=== GELESENES ANWENDEN ===
(1) Übersetze diesen Satz aus dem Text über das Dirty Campaigning ins Englische: „Die Seite ‚Wir für Sebastian Kurz' wiederum diente dazu, liberale Wähler von Kurz fernzuhalten."
(2) Nenne die Bezeichnung, mit der SPÖ-Chef Christian Kern laut dem Text über das Dirty Campaigning auf der Seite „Die Wahrheit über Sebastian Kurz" durchgängig belegt wird.

ORF

Wien – Das Dirty Campaigning eines Teams rund um den israelischen SPÖ-Berater Tal Silberstein bleibt zwei Wochen vor der Wahl das zentrale innenpolitische Thema. Vieles in der Causa ist bisher aber unklar, DER STANDARD versucht einen Überblick zu geben, was bisher bekannt ist und was nicht.

Auf ATV lieferten sich Christian Kern und Sebastian Kurz (re.) am Sonntagabend einen heftigen Schlagabtausch.
Foto: apa

Frage: Was wurde auf den Seiten "Die Wahrheit über Sebastian Kurz" und "Wir für Sebastian Kurz" gepostet?

Antwort: Die Facebook-Seite "Die Wahrheit über Sebastian Kurz" stellte den Außenminister und ÖVP-Chef vor allem als Befürworter der Flüchtlingsbewegung dar sowie als Marionette von Altkanzler Wolfgang Schüssel. Zudem wurde mehrmals darauf hingewiesen, dass Kurz wieder eine Koalition mit der SPÖ und Kern plane. Kurz wird durchgängig als "Fake-Basti" und SPÖ-Chef Christian Kern als "Pizzakanzler" bezeichnet.

Die Seite sollte so aussehen, als ob sie von der FPÖ betrieben wird, wurde aber offenbar von Silbersteins Team befüllt. Sinn der Sache: potenzielle FPÖ-Wähler von der Stimmabgabe für Kurz abzuhalten. Die Truppe schreckte dabei auch nicht davor zurück, Inhalte der FPÖ-nahen Seite unzensuriert.at zu verbreiten. Die Seite "Wir für Sebastian Kurz" wiederum diente dazu, liberale Wähler von Kurz fernzuhalten. So ließ man die "Fans" des ÖVP-Chefs etwa darüber abstimmen, ob der Islam zu Österreich gehört. Alle Seiten sind mittlerweile offline.

George Soros wurde als Einflüsterer von Sebastian Kurz dargestellt.

Frage: Kern hat gesagt, dass es auf der Seite "Die Wahrheit über Sebastian Kurz" nach dem Abgang Silbersteins zu einer "massiven Beschleunigung des Tons" gekommen ist. Stimmt das?

Antwort: Nicht wirklich. Zwar ist das antisemitische Sujet, das den ungarischen jüdischen Milliardär George Soros als Einflüsterer von Kurz zeigt, erst nach dem Ausscheiden Silbersteins erschienen. Der rassistische Unterton beherrscht die Seite aber seit deren Bestehen. So wurde am 3. August ein Sujet verbreitet, das Kurz im Gespräch mit Flüchtlingen zeigt. Der Kommentar dazu: "Zeig mir deine Freunde, und ich sag dir, wer du bist!"

Ablesedaten von Messgeräten
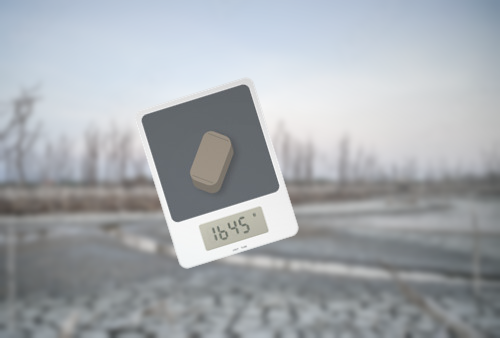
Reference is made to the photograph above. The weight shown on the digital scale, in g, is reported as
1645 g
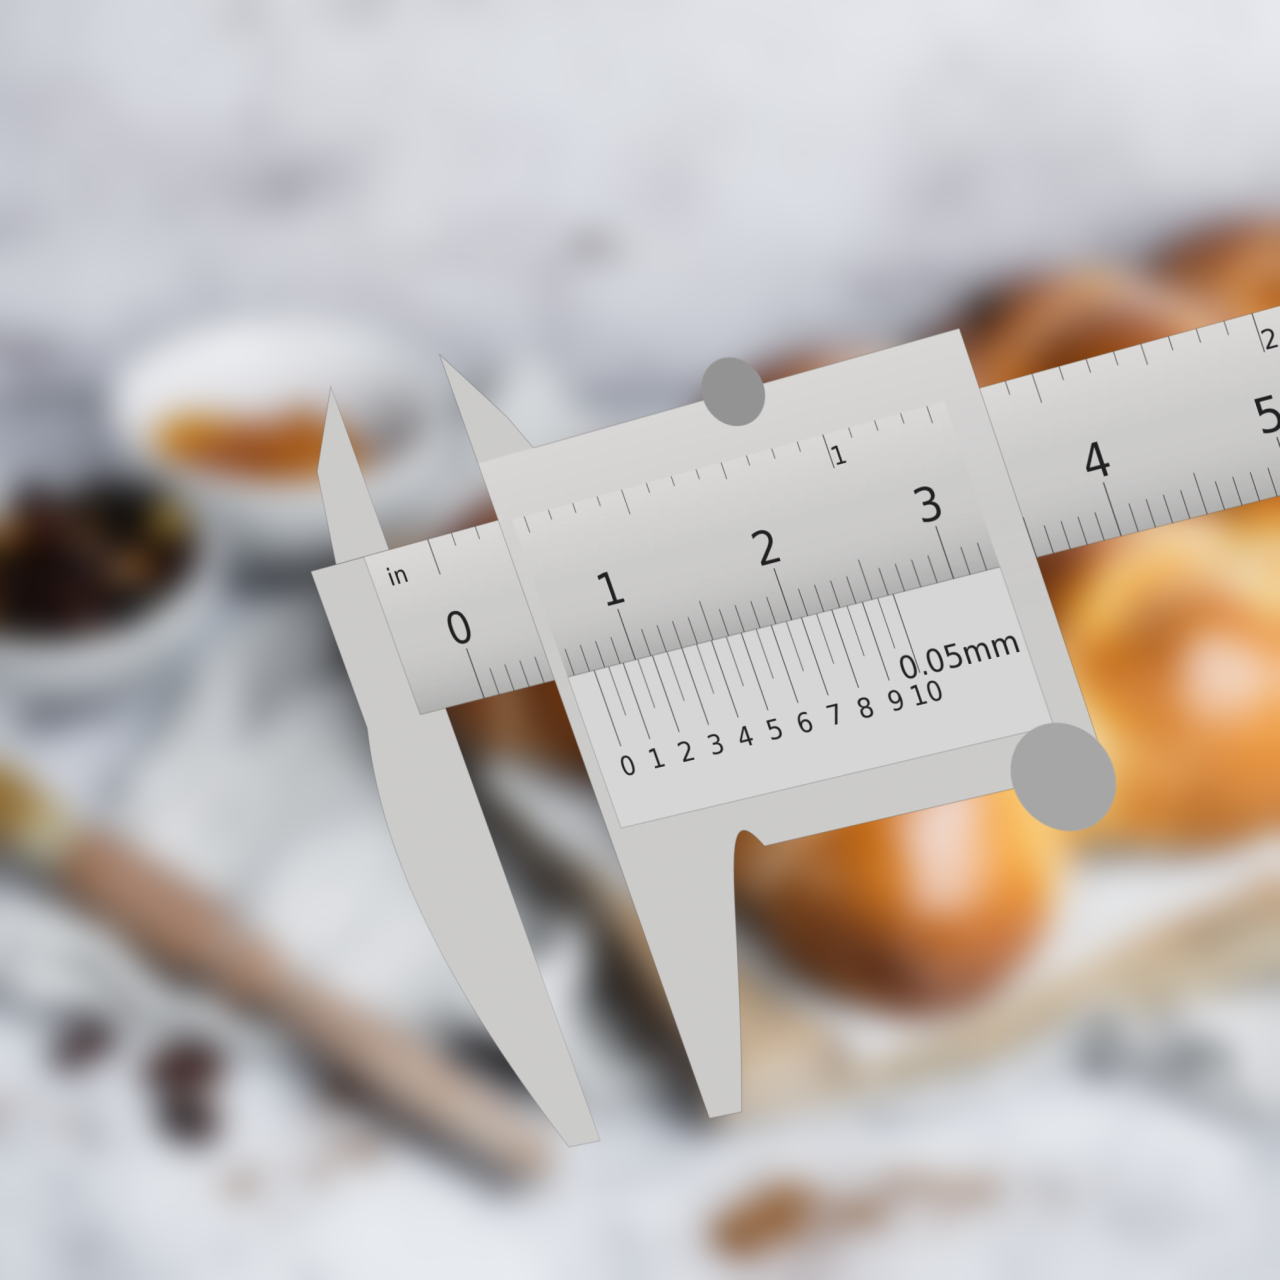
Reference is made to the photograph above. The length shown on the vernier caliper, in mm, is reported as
7.3 mm
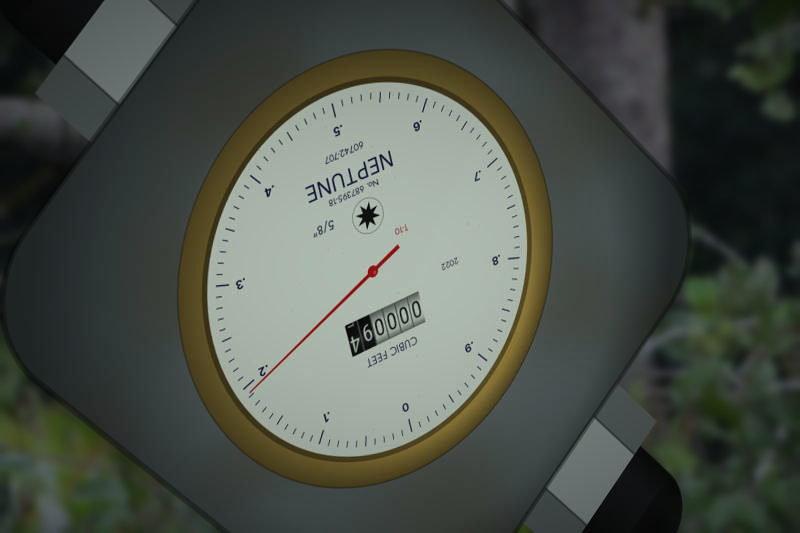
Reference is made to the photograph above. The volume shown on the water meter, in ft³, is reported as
94.19 ft³
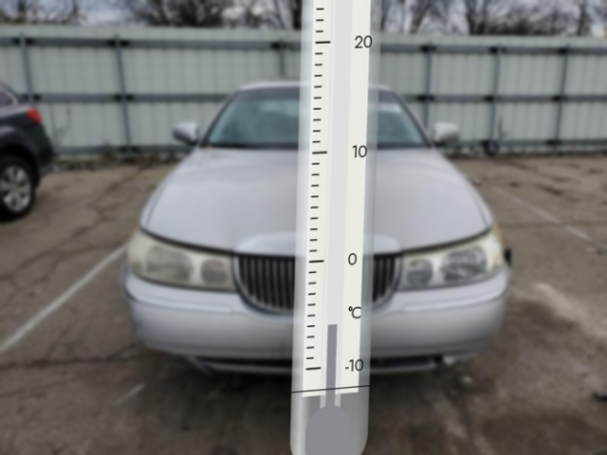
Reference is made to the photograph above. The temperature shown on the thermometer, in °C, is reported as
-6 °C
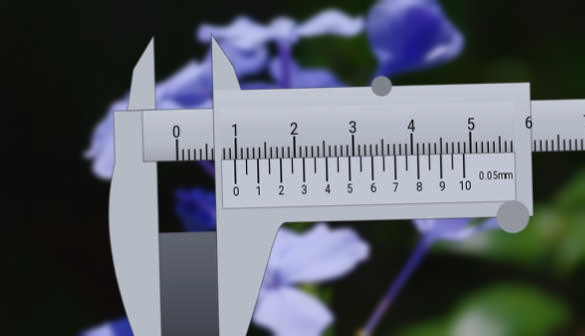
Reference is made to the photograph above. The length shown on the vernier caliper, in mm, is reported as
9.8 mm
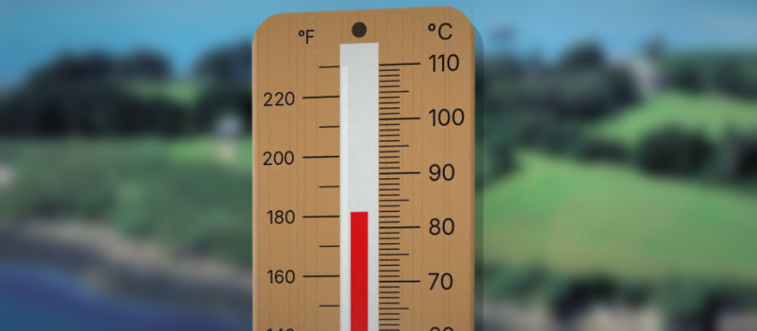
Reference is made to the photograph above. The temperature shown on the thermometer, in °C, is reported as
83 °C
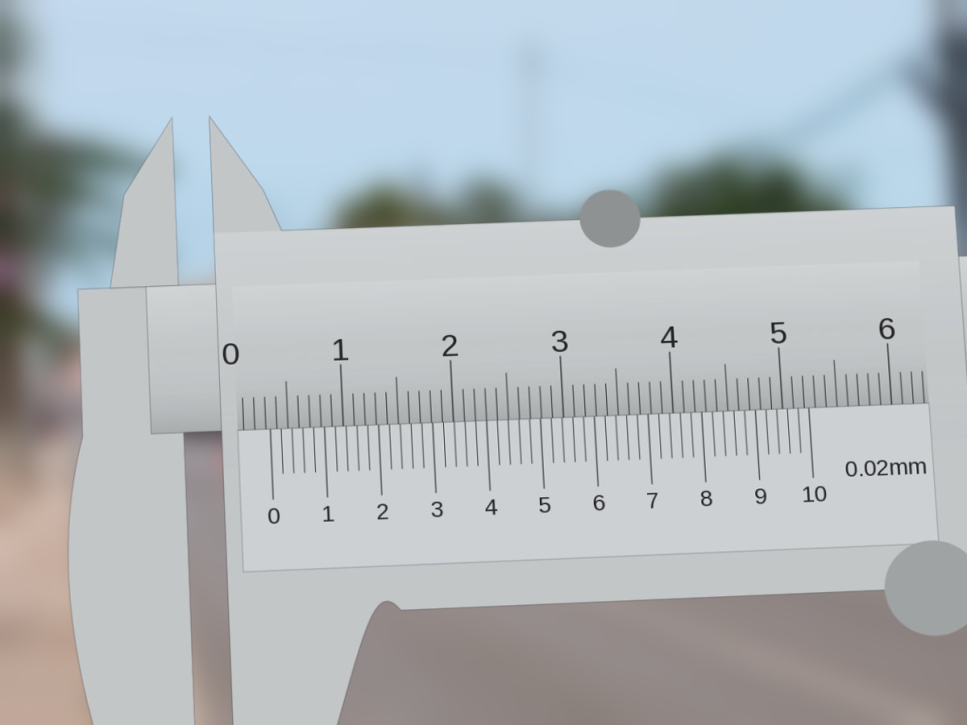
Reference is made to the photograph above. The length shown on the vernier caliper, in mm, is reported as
3.4 mm
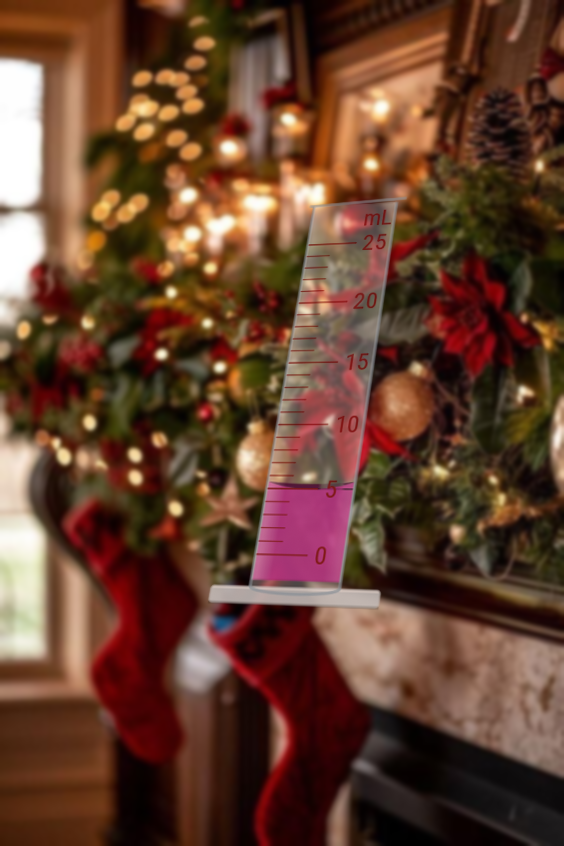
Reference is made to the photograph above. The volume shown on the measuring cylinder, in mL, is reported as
5 mL
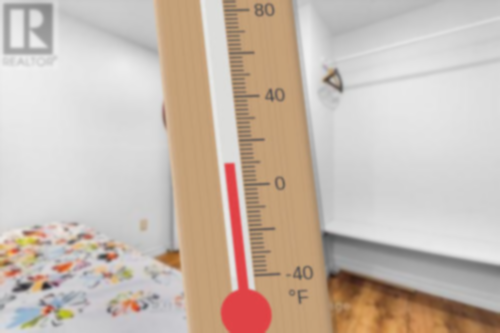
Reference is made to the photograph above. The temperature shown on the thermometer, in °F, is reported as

=== ERGEBNISSE JE AUFGABE ===
(1) The page "Wir für Sebastian Kurz," in turn, served to keep liberal voters away from Kurz.

(2) Er wird dort als „Pizzakanzler" bezeichnet.